Rebalancing the tax code would reduce its current regressive nature, which imposes higher taxes as a share of income on lower- and middle-income Iowans than on the wealthy.

[1] Taxes as a percent of state personal income for the most recent five years available, 2013-2017, from the U.S. Census, Census of Government Finances.

[2] Iowa ranks 31st in business taxes as a percent of GSP according to Ernst & Young LLP, Total state and local business taxes, October 2019. Table 4, page 12. https://www.cost.org/globalassets/cost/stri/studies-and-reports/FY16-State-And-Local-Business-Tax-Burden-Study.pdf.pdf; Iowa ranks 36th (with #1 being the highest tax rate) in business taxes as a share of business pre-tax operating surplus by Anderson Economic Group LLC, June 2018. 2018 State Business Tax Burden Rankings, Exhibit I, page 17. https://www.andersoneconomicgroup.com/wp-content/uploads/AEGBusinessTaxBurdenStudy_2018_FINAL.pdf

[3] Institute on Taxation and Economic Policy. Who Pays? Sixth Edition. https://itep.org/whopays-map/

[4] See Charles Bruner and Peter Fisher, “Tax plan facts vs. spin.” Iowa Fiscal Partnership, May 5, 2018. http://www.iowafiscal.org/tax-plan-facts-vs-spin/

[5] All the triggers would do is save us from an even larger budget disaster in 2023 and beyond. The triggers are revenue targets; if the targets are not achieved, the last round of cuts will not take place as scheduled for tax year 2023.

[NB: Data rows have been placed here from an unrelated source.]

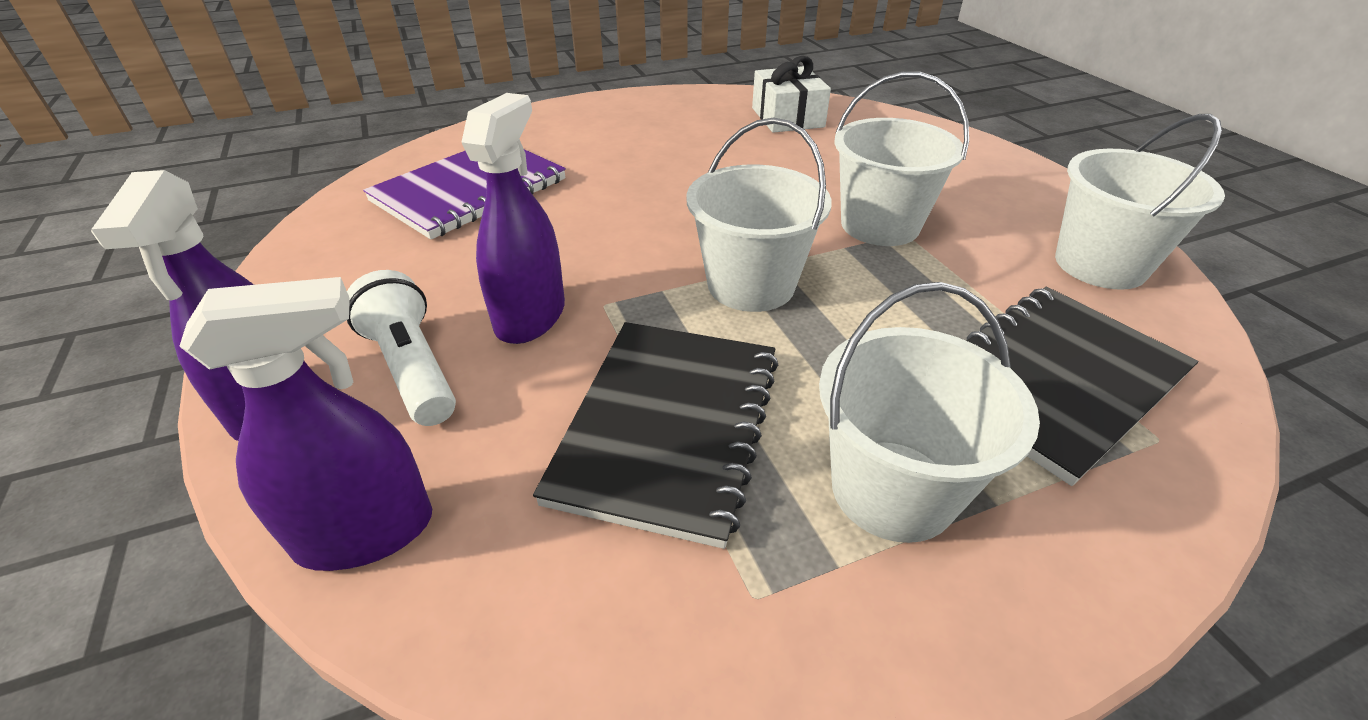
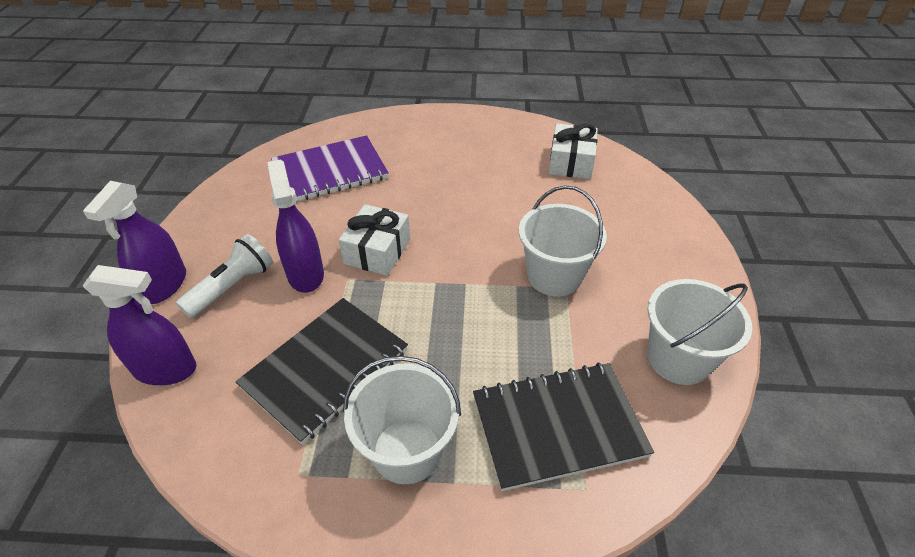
camera: 25 degrees right, 5 degrees up
(412, 368) = (232, 287): white flashlight -> white flashlight turned 45 degrees clockwise
(530, 316) = (305, 274): purple spray bottle -> purple spray bottle turned 60 degrees counterclockwise
(621, 260) = (377, 251): none -> white gift
(751, 285) = (436, 294): white bucket -> none

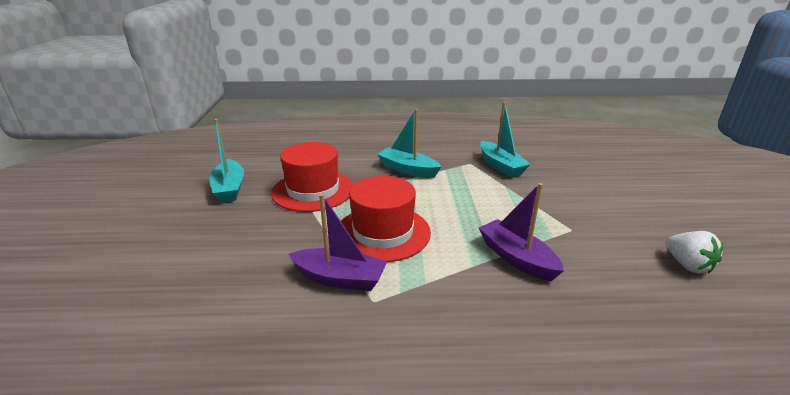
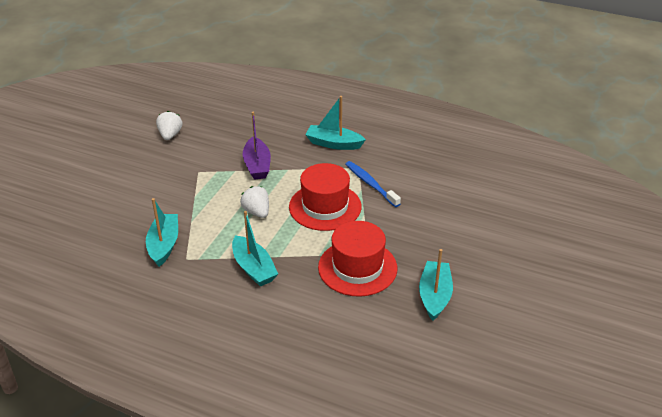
camera: 155 degrees left, 10 degrees up
(340, 278) = (370, 184): purple boat -> blue toothbrush
(445, 336) = (334, 144): none -> turquoise boat
(453, 208) = (257, 212): none -> white strawberry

[6] Michael Mazerov. “Kansas Provides Compelling Evidence of Failure of ‘Supply-Side’ Tax Cuts.” Center on Budget and Policy Priorities, January 22, 2018. https://www.cbpp.org/research/state-budget-and-tax/kansas-provides-compelling-evidence-of-failure-of-supply-side-tax-cuts

[7] Peter Fisher. “Tax cuts: Already tried, failed.” Iowa Policy Points, April 23, 2018. https://iowapolicypoints.org/2018/04/23/tax-cuts-already-tried-failed/

[8] Iowa Policy Project analysis of Iowa Department of Revenue estimates.